Button has a 15-place grid penalty for engine replacements and that is expected to lift Hamilton up to 13th.

“I don’t know what was wrong there,” said Vettel of Mercedes’ problems. “But this is one of the highlights of the season – to race at Monaco. It is a difficult one to get right, but if you do, it is great.”

On a perfect azure afternoon, with an air temperature of 27 degrees and a track reading of 53, Q1 delivered few surprises other than the early exit of Frenchman Esteban Ocon of Force India, who had crashed at Casino Square in the closing minutes of the morning’s final practice session.

The Q2 session began with the two Finns Bottas and Raikkonen on track swiftly followed by the title contenders Vettel and Hamilton, who survived a big ‘moment’ at the top of the hill en route to Casino Square.

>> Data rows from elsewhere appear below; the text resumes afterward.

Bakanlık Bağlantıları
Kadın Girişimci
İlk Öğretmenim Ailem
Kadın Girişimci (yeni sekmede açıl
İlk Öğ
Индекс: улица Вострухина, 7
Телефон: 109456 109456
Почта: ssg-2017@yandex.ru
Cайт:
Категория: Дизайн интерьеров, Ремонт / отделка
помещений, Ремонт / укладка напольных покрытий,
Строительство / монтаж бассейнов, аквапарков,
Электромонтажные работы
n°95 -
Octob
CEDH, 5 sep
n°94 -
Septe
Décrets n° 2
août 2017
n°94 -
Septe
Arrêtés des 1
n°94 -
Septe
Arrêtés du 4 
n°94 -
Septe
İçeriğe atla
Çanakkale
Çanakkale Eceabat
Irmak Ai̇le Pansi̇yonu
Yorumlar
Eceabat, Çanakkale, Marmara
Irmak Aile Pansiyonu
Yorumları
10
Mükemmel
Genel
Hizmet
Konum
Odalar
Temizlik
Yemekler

It proved costly for Hamilton whose first flying lap was more than a second adrift of Raikkonen’s early fastest. “No grip, Bono,” said Hamilton, talking to his engineer before he was stopped at the weighbridge on his way to Mercedes’ pits.

By then, Raikkonen had clocked a 1:12.231 to leap half a second clear of Verstappen at the front until Vettel slotted into second on his second run.

In his haste, Hamilton weaved to heat his tyres and then had a major slide at the exit of Casino Square before he locked up at Mirabeau. “Something wrong with the car,” he reported.

With just seconds remaining, Hamilton’s hopes were ruined when Belgian Stoffel Vandoorne went into the barriers at the Swimming Pool exit, yellow flags flying.

“That’s me out, right?” said Hamilton, deprived of a clean lap and condemned to qualify 14th, one of five men eliminated along with Russian Daniil Kvyat of Toro Rosso, German Nico Hulkenberg of Renault, Dane Kevin Magnussen of Haas and Brazilian Felipe Massa of Williams.

“Yes, toasted,” came the reply for Hamilton as he pulled in to the pits, his chest heaving and hands waving with frustration.”